Los evangelios canónicos son los
que la Iglesia ha reconocido como aquellos que transmiten auténticamente la
tradición apostólica y están inspirados por Dios. Son cuatro y sólo cuatro:
Mateo, Marcos, Lucas y Juan. Así lo propuso expresamente San Ireneo de Lyon a
finales del s. II (AdvHae. 3.11.8-9) y así lo ha mantenido constantemente
la Iglesia, proponiéndolo finalmente como dogma de fe al definir el canon de las
Sagradas Escrituras en el Concilio de Trento (1545-1563).
La composición de estos evangelios hunde sus raíces en lo que los apóstoles
vieron y oyeron estando con Jesús y en las apariciones que tuvieron de él
después de resucitar de entre los muertos. Enseguida los mismos apóstoles,
cumpliendo el mandato del Señor, predicaron la buena noticia (o evangelio)
acerca de Él y de la salvación que trae a todos los hombres, y se fueron
formando comunidades de cristianos en Palestina y fuera de ella (Antioquía,
ciudades de Asia Menor, Roma, etc). En estas comunidades las tradiciones fueron
tomando forma de relatos o de enseñanzas acerca de Jesús, siempre bajo la tutela
de los apóstoles que habían sido testigos. En un tercer momento esas tradiciones
fueron puestas por escrito integrándolas en una narración a modo de biografía
del Señor. Así surgieron los evangelios para uso de las comunidades a las que
iban destinados. El primero al parecer fue Marcos o quizás una edición de Mateo
en hebreo o arameo más breve que la actual; los otros tres imitaron ese género
literario. En esta labor, cada evangelista escogió algunas cosas de las muchas
que se transmitían, sintetizó otras y todo lo presentó atendiendo a la condición
de sus lectores inmediatos. Que los cuatro gozaron de la garantía apostólica se
refleja en el hecho de que fueron recibidos y transmitidos como escritos por los
mismos apóstoles o por discípulos directos de los mismos: Marcos de San Pedro,
Lucas de San Pablo.
Los evangelios apócrifos son los que la Iglesia no aceptó como auténtica
tradición apostólica, aunque normalmente ellos mismos se presentaban bajo el
nombre de algún apóstol.
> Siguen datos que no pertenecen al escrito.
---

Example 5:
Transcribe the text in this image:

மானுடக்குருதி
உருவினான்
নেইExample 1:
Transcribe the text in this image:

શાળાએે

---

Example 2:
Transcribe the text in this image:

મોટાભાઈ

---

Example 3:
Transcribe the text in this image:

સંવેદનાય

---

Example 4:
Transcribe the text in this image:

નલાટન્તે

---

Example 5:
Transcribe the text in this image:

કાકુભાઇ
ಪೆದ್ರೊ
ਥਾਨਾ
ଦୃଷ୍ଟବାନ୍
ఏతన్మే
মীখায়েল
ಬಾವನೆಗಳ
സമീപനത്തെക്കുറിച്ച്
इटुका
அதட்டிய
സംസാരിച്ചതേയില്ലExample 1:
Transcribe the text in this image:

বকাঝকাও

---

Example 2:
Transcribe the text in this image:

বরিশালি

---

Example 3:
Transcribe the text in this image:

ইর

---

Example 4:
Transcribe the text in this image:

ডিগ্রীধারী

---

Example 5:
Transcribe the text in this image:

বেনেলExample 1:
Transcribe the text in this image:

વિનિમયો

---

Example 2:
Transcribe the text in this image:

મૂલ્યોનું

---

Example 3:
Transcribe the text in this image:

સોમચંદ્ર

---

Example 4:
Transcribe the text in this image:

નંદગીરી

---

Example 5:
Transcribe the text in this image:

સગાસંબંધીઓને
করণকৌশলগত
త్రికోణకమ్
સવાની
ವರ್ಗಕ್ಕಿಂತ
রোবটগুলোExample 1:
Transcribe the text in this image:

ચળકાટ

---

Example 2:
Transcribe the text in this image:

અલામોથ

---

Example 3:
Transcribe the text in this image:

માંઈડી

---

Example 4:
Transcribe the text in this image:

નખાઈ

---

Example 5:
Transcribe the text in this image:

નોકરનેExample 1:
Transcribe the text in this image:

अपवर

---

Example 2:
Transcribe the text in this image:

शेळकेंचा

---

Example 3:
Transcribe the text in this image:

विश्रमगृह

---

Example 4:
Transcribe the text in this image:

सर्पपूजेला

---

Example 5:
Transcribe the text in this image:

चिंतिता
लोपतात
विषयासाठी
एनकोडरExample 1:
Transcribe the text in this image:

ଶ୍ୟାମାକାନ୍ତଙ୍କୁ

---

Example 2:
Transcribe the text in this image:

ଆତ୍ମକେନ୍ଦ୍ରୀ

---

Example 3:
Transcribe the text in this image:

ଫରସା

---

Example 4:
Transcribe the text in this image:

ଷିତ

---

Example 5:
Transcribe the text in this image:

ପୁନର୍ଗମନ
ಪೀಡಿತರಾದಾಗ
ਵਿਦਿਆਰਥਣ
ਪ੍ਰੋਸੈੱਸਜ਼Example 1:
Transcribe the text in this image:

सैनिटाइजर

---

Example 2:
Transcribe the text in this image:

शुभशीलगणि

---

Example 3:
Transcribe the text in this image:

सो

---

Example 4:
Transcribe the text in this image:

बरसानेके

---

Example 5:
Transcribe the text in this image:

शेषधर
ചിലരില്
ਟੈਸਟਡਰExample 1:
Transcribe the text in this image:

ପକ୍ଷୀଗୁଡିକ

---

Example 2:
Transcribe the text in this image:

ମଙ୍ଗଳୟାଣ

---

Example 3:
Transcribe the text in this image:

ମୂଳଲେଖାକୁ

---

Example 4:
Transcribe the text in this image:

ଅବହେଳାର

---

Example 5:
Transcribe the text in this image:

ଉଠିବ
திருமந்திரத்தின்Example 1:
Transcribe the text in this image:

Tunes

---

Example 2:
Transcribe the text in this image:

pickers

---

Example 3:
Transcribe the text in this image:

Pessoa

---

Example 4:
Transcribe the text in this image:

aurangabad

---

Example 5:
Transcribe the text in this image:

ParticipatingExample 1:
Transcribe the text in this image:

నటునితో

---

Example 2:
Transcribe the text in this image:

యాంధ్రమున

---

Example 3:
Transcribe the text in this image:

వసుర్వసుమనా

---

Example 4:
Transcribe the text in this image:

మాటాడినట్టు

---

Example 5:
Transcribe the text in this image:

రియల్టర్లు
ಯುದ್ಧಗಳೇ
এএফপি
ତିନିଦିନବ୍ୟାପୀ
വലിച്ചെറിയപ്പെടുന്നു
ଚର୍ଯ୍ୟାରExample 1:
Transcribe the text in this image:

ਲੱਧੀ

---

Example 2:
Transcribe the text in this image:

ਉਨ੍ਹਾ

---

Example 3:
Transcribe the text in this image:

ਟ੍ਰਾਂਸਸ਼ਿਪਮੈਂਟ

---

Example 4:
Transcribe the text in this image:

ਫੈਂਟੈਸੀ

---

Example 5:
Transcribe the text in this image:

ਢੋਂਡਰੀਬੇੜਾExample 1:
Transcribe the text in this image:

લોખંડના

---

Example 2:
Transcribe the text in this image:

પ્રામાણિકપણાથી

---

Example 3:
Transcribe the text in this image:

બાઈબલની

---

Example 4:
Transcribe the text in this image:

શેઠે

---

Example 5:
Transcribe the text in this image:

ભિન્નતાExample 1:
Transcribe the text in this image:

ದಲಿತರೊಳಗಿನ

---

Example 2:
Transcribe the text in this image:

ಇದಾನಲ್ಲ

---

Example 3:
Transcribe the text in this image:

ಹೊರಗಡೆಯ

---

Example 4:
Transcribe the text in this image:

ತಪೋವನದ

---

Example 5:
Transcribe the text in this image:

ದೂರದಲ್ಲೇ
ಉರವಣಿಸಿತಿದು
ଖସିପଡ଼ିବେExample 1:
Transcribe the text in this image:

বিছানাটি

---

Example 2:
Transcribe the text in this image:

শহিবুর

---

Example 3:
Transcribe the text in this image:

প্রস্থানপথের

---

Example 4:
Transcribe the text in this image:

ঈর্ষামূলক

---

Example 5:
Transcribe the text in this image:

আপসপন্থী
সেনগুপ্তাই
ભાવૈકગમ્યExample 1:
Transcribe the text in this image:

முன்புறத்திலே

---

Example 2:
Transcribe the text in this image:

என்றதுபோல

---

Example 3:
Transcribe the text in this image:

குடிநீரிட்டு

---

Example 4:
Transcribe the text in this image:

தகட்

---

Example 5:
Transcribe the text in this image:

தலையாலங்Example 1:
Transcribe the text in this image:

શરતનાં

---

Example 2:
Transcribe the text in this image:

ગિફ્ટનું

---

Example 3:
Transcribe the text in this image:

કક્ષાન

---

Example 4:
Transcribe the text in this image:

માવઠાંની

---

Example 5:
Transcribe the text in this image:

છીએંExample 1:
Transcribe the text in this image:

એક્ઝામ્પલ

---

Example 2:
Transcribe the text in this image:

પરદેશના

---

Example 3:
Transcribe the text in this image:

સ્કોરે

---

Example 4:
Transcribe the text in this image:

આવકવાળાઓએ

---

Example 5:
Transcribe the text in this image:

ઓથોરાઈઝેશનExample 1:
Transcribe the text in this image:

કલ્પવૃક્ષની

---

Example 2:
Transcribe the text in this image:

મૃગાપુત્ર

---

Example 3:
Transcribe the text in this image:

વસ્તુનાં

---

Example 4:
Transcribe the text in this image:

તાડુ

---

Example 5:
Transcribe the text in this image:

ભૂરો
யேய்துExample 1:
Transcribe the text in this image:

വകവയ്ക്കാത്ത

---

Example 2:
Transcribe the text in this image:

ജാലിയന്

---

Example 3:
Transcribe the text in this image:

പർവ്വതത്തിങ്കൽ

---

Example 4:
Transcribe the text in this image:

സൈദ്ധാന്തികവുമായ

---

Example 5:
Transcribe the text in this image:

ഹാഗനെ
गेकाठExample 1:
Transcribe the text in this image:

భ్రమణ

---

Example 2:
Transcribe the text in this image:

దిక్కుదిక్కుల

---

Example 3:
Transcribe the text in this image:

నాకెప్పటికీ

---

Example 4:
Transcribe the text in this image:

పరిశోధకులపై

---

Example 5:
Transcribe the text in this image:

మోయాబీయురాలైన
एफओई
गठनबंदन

Empezaron a circular muy pronto, pues ya se les cita en
la segunda mitad del s. II; pero no gozaban de la garantía apostólica como los
cuatro reconocidos y, además muchos de ellos contenían doctrinas que no estaban
de acuerdo con la enseñanza apostólica. “Apócrifo” primero significó “secreto”
en cuanto que eran escritos que se dirigían a un grupo especial de iniciados y
eran conservados en ese grupo; después pasó a significar inauténtico e incluso
herético. A medida que pasó el tiempo el número de esos apócrifos se acrecentó
en gran medida tanto para dar detalles de la vida de Jesús que no daban los
evangelios canónicos (por ej. los apócrifos de la infancia de Jesús), como para
poner bajo el nombre de algún apóstol enseñanzas divergentes de la común en la
Iglesia (por ej. evangelio de Tomás). Orígenes de Alejandría (+ 245) escribía:
“La Iglesia tiene cuatro evangelios, los herejes, muchísimos”.
Entre las informaciones de los Santos Padres, los conservados por la piedad
cristiana, y los atestiguados de un modo u otro en papiros, el número de
“evangelios apócrifos” conocidos es algo superior a cincuenta.